Monday lunchtime at M&L Chinese restaurant on Cathedral Street was busy.
Waitstaff seated and greeted newcomers. Businessmen and families chattered over bowls of hot noodles, rice, and steaming hot dumplings.
Dumplings are a popular dish here, and at The Vintage Teapot, its sister restaurant over the way, says owner Angie Wang.
Customers have regularly asked how to make them. “It gave me an idea,” she said.
For several months, they have been running workshops at the Vintage Teapot, under the tutelage of dim sum chef Li Xiu.
This Sunday will be their eighth workshop, during which pupils spend two hours learning about dumplings, and how to make them from scratch – and get ample time to enjoy the fruits of their labours.
At one of M&L’s tables, a waiter silently set down a basket of pale green dumplings.
“The shape comes from the shape of old Chinese money. On Chinese New Year, you have to eat a dumpling at midnight. It brings money and good luck,” says Wang.
A frill along the seam of the dumpling keeps in the filling. In this case, finely minced vegetables and a little tofu, with minimal seasoning. They’re soft, a little soupy, and vaguely crescent-shaped. They should be eaten hot, she says.
Chef Xiu briefly joins the conversation, with Wang translating. She was a little nervous for the first workshop, she says. But not anymore.
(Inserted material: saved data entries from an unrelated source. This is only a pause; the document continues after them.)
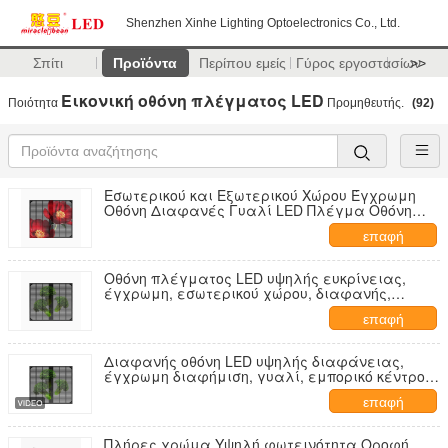
Shenzhen Xinhe Lighting Optoelectronics Co., Ltd.
Σπίτι
Προϊόντα
Περίπου εμείς
Γύρος εργοστασίων
>>
Εικονική οθόνη πλέγματος LED
Ποιότητα
Προμηθευτής.
(92)
Εσωτερικού και Εξωτερικού Χώρου Έγχρωμη
Οθόνη Διαφανές Γυαλί LED Πλέγμα Οθόνη
Ηλεκτρονική Διαφήμιση LED Πίνακας
επαφή
Οθόνη πλέγματος LED υψηλής ευκρίνειας,
έγχρωμη, εσωτερικού χώρου, διαφανής,
πλέγματος για εμπορικό κέντρο
επαφή
Διαφανής οθόνη LED υψηλής διαφάνειας,
έγχρωμη διαφήμιση, γυαλί, εμπορικό κέντρο,
εκθεσιακός χώρος
επαφή
Πλήρες χρώμα Υψηλή φωτεινότητα Οροφή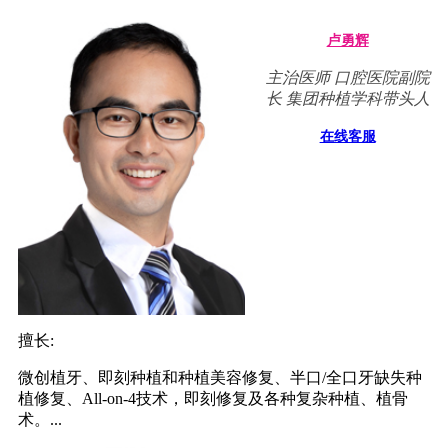
卢勇辉
主治医师 口腔医院副院
长 集团种植学科带头人
在线客服
擅长:
微创植牙、即刻种植和种植美容修复、半口/全口牙缺失种
植修复、All-on-4技术，即刻修复及各种复杂种植、植骨
术。...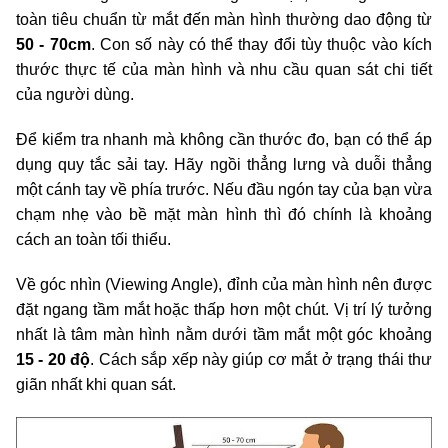
toàn tiêu chuẩn từ mắt đến màn hình thường dao động từ
50 - 70cm
. Con số này có thể thay đổi tùy thuộc vào kích
thước thực tế của màn hình và nhu cầu quan sát chi tiết
của người dùng.
Để kiểm tra nhanh mà không cần thước đo, bạn có thể áp
dụng quy tắc sải tay. Hãy ngồi thẳng lưng và duỗi thẳng
một cánh tay về phía trước. Nếu đầu ngón tay của bạn vừa
chạm nhẹ vào bề mặt màn hình thì đó chính là khoảng
cách an toàn tối thiểu.
Về góc nhìn (Viewing Angle), đỉnh của màn hình nên được
đặt ngang tầm mắt hoặc thấp hơn một chút. Vị trí lý tưởng
nhất là tâm màn hình nằm dưới tầm mắt một góc khoảng
15 - 20 độ
. Cách sắp xếp này giúp cơ mắt ở trạng thái thư
giãn nhất khi quan sát.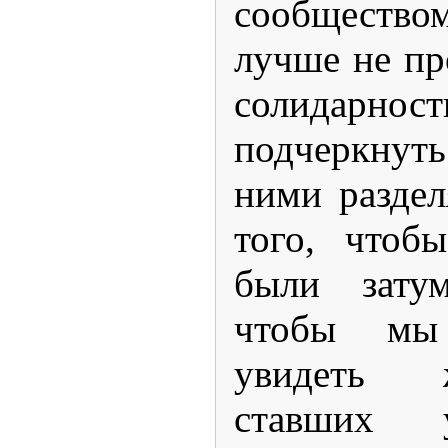
сообщество
лучше не пр
солидарно
подчеркнут
ними раздел
того, чтоб
были затум
чтобы мы
увидеть 
ставших 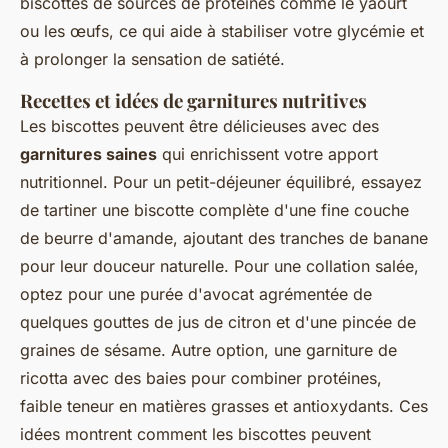
biscottes de sources de protéines comme le yaourt
ou les œufs, ce qui aide à stabiliser votre glycémie et
à prolonger la sensation de satiété.
Recettes et idées de garnitures nutritives
Les biscottes peuvent être délicieuses avec des
garnitures saines
qui enrichissent votre apport
nutritionnel. Pour un petit-déjeuner équilibré, essayez
de tartiner une biscotte complète d'une fine couche
de beurre d'amande, ajoutant des tranches de banane
pour leur douceur naturelle. Pour une collation salée,
optez pour une purée d'avocat agrémentée de
quelques gouttes de jus de citron et d'une pincée de
graines de sésame. Autre option, une garniture de
ricotta avec des baies pour combiner protéines,
faible teneur en matières grasses et antioxydants. Ces
idées montrent comment les biscottes peuvent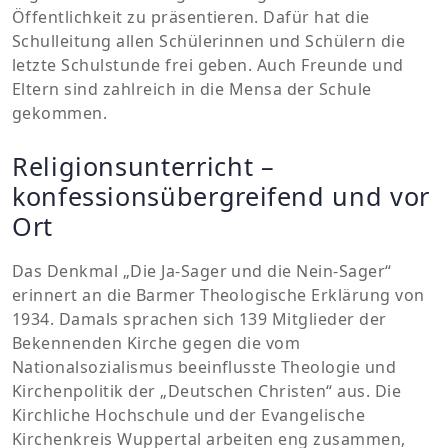
Öffentlichkeit zu präsentieren. Dafür hat die
Schulleitung allen Schülerinnen und Schülern die
letzte Schulstunde frei geben. Auch Freunde und
Eltern sind zahlreich in die Mensa der Schule
gekommen.
Religionsunterricht –
konfessionsübergreifend und vor
Ort
Das Denkmal „Die Ja-Sager und die Nein-Sager“
erinnert an die Barmer Theologische Erklärung von
1934. Damals sprachen sich 139 Mitglieder der
Bekennenden Kirche gegen die vom
Nationalsozialismus beeinflusste Theologie und
Kirchenpolitik der „Deutschen Christen“ aus. Die
Kirchliche Hochschule und der Evangelische
Kirchenkreis Wuppertal arbeiten eng zusammen,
For years, she trained apprentices back in Sichuan Province, where she’s from in China. So she was used to teaching, just not for a big crowd.
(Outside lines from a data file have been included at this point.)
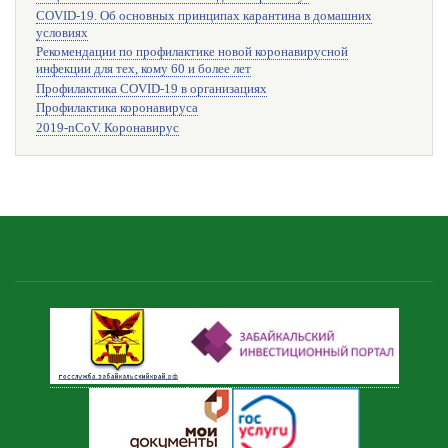
COVID-19. Об основных принципах карантина в домашних
условиях
Рекомендации по профилактике новой коронавирусной
инфекции для тех, кому 60 и более лет
Профилактика COVID-19 в организациях
Профилактика коронавируса
2019-nCoV. Коронавирус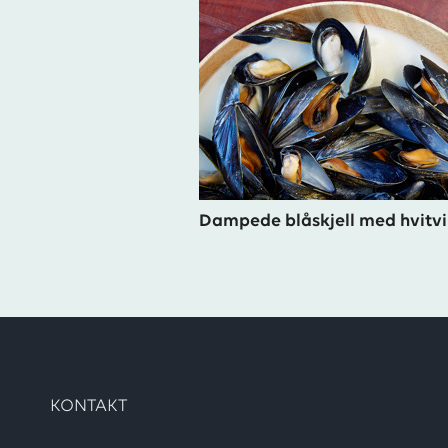
Dampede blåskjell med hvitvi
KONTAKT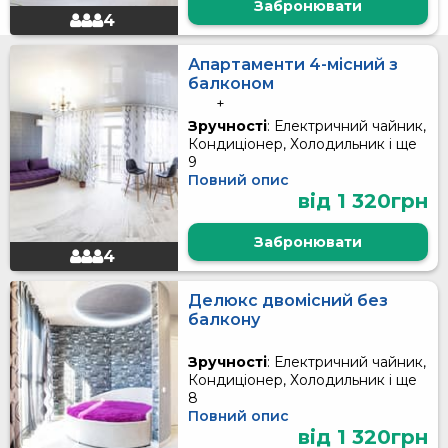
Забронювати
4
Апартаменти 4-місний з
балконом
+
Зручності
: Електричний чайник,
Кондиціонер, Холодильник і ще
9
Повний опис
від 1 320грн
Забронювати
4
Делюкс двомісний без
балкону
Зручності
: Електричний чайник,
Кондиціонер, Холодильник і ще
8
Повний опис
від 1 320грн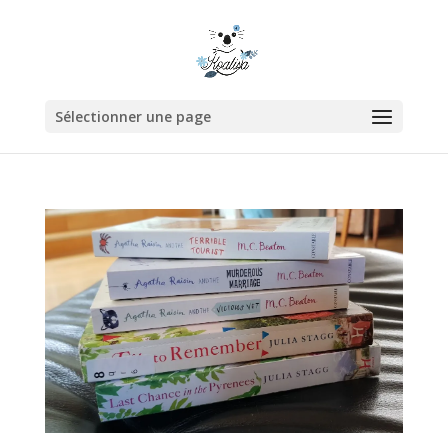
Sélectionner une page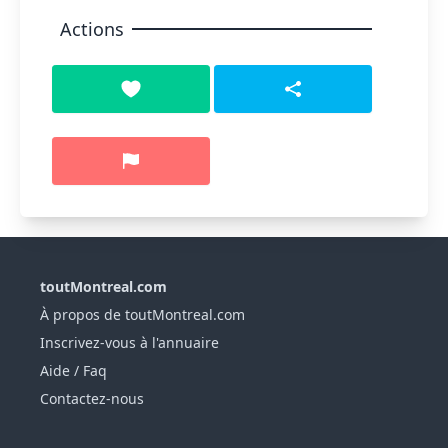
Actions
toutMontreal.com
À propos de toutMontreal.com
Inscrivez-vous à l'annuaire
Aide / Faq
Contactez-nous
“You should see her make them. She’s like a mechanic. Like a machine,” says Wang.
On average, Xiu makes about 400 dumplings a day at M&L: prawn, beef, pork, and vegetarian.
She’s worked as a pastry chef, specialising in dim sum, for nearly 30 years, she says. She spent a year, too, working with a dedicated dim-sum master.
The dumplings served here are her based on her own recipes and those of her husband, who also works as a chef at M&L.
Learning the Craft
In the first hour of the workshop, attendees learn how to make dough and filling from scratch. They shape the dough and fold it, making about ten dumplings.
The shape doesn’t matter too much, says Wang. “Sometimes it looks funny, but you still have to eat it. The shape doesn’t make a difference to the taste.”
The best dumpling-crafter on the night gets a box of fine Chinese tea, she says.
The second hour is all about enjoying yourself, says Wang. The hard work done, people get to eat their creations, topped up with extra dumplings made by Xiu in the mean time.
“Everyone gets dumplings until they can’t take anymore,” says Wang. It’s €25 per person.
In the last year, The Vintage Teapot has also hosted themed evenings around Chinese music, tea ceremonies, and other sides of Chinese culture.
It’s a quieter space than the restaurant over the way. Each table has its own ornamental vintage teapot. The seats are quilted leather. The lighting is soft, and the turquoise wallpaper is brushed with gold.
Their first dumpling workshop had 30 guests, though now Wang tries to keep it to 25.
For Xiu, like Wang, the most important part of the workshop is to bring a bit of the culture of dumpling-making to attendees, she says.
In future, she says there are plans to hold other dim sum workshops – moving beyond dumplings, to dishes such as steamed buns.
For now though, Wang wants to share her love of tea and food with her guests. Not too many people know a lot about dumplings and tea, she says.
“When people talk about Chinese culture, I want them to think about The Vintage Teapot. That’s my purpose,” she says. “It’s full of love, and full of atmosphere.”